Shakespeare often removes his characters from society and places them in an isolated setting in order to create a focus on individual human relationships and allow chaos to ensue. For example, in Othello (Shakespeare, 1604) the plot transitions from Venice to the island of Corsica, and in The Tempest (Shakespeare, 1611) the characters are removed from society and washed on the shore of an island. In both cases the drama unfolds in these remote surroundings. Similarly, Austen's use of Sotherton provides an isolated setting in which illicit behavior becomes excusable. The garden scene at Sotherton is wrought with sexual innuendo and misbehavior by all of the young characters except for Fanny. Mary describes a "serpentine course", a phrase that alludes to the Garden of Eden and sexual temptation (Austen 120). Edmund and Mary disappear behind the trees promising Fanny "to be back in a few minutes", but do not emerge again for nearly an hour (Austen 120). Miss Bertram and Mr. Crawford spend the entire day flirting in front of Miss Bertram's fiance, Mr. Rushworth. Crawford, facetiously referring to Miss Bertram's engagement, proclaims in a theatrical reference, "You have a very smiling scene before you" (123). When the three happen upon the locked iron gate, Miss Bertram wants so badly to go through to the other side that Mr. Rushworth reluctantly walks back to the house to get the key (a rather phallic reference). Once he is gone, Miss Bertram wriggles over the side of the gate per the suggestion of Mr. Crawford. The two run off into the woods, again leaving Fanny behind to sit in the heat of the sun and the latent heat of sexuality.

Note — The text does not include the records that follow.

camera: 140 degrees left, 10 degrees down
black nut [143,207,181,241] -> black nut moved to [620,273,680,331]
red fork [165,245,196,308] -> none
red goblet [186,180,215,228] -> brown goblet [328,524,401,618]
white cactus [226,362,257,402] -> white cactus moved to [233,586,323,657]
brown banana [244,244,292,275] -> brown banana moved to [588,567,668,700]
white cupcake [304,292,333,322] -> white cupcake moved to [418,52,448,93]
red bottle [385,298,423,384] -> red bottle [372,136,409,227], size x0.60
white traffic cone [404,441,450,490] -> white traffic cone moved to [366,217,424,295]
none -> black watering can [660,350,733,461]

The hot outdoors contrasts with the coolness of the chapel witnessed in the preceding scene. Here is another episode in which Austen uses theatrics to describe a facet of life; this time, marriage. As the group tours Sotherton's chapel, Julia exclaims to Mr. Crawford, "Do look at Mr. Rushworth and Maria, standing side by side, exactly as if the ceremony were going to be performed" (Austen 113). Austen comments not only on the acting of Miss Bertram in being engaged to Mr. Rushmore, but on the theatrics of marriage in general; of a man and woman playing parts rather than experiencing genuine emotions. While Austen is not condemning the institution of marriage as completely feigned, she is criticizing the fact that often marriage is not about love but rather fulfilling a role.

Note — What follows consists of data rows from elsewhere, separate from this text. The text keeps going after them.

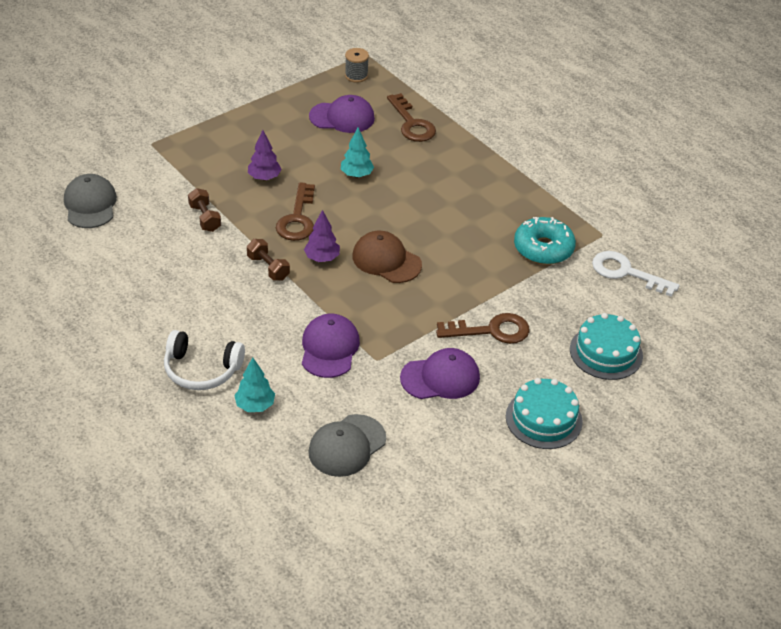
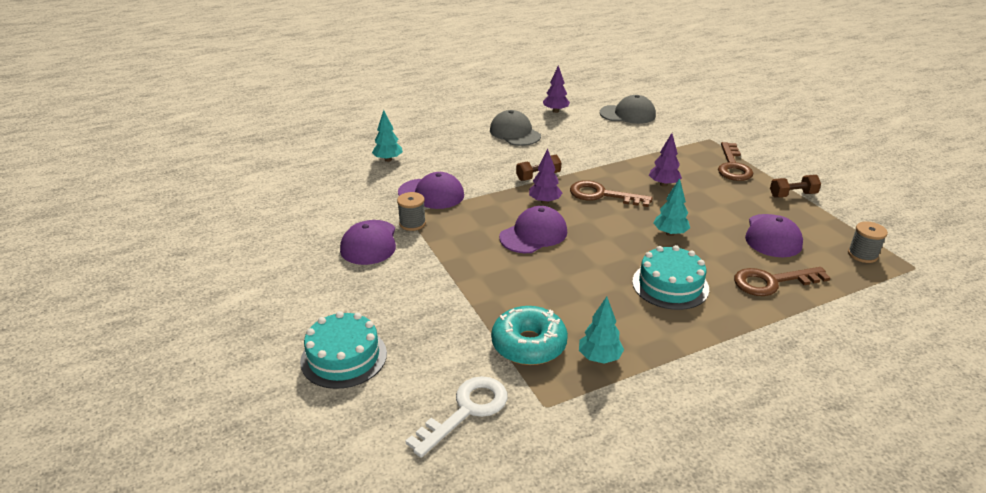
camera: 105 degrees right, 10 degrees down
white headphones [164,330,245,390] -> none
brown dumbbell [188,188,221,232] -> brown dumbbell moved to [770,175,821,198]
grey cap [308,414,386,477] -> grey cap moved to [490,110,541,146]
brown cap [352,231,422,283] -> purple cap [499,206,567,253]
brown key [436,313,530,344] -> brown key moved to [718,142,754,181]
turquoise cake [506,378,583,449] -> turquoise cake moved to [632,245,709,310]
none -> grey spool [397,192,426,231]
none -> purple tree [543,65,570,113]
none -> turquoise tree [579,297,624,364]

Austen's extensive use of the theater in Mansfield Park is not a criticism of theatrics but rather a comment on human nature. People act, and are expected to fulfill specific societal roles. These roles are constraining and a hindrance to freedom, especially to women of Austen's time. Fanny meets much condemnation from her relatives when she refuses Crawford's marriage proposal. This is not because he is a great man but because she is expected to accept the role of wealthy wife when it is offered to her, regardless of the factor of love. While the phrase "all the world's a stage" is pertinent as much now as when Shakespeare composed it, it especially applies to the decorum-obsessed society of Jane Austen (As You Like It II.vii.139). In Mansfield Park Austen tames the dueling beasts of theater and life in a masterpiece assessment.
Bibliography
Austin, Jane. Mansfield Park. Ed. June Sturrock. Ontario: Broadview, 2001.
Inchbald, Elizabeth. Lover's Vows. Five Romantic Plays 1768- 1821. Ed. Horace Walpole, et al. London: Oxford University Press, 2000.
Shakespeare, William. As You Like It. William Shakespeare: The Complete Works. Ed. Wilbur L. Cross & Tucker Brooke. New York: Metrobooks, 2002.
Shakespeare, William. Othello. William Shakespeare: The Complete Works. Ed. Wilbur L. Cross & Tucker Brooke. New York: Metrobooks, 2002.
Shakespeare, William. Romeo and Juliet. William Shakespeare: The Complete Works. Ed. Wilbur L. Cross & Tucker Brooke. New York: Metrobooks, 2002.
Shakespeare, William. The Tempest. William Shakespeare: The Complete Works2E Ed. Wilbur L. Cross & Tucker Brooke. New York: Metrobooks, 2002.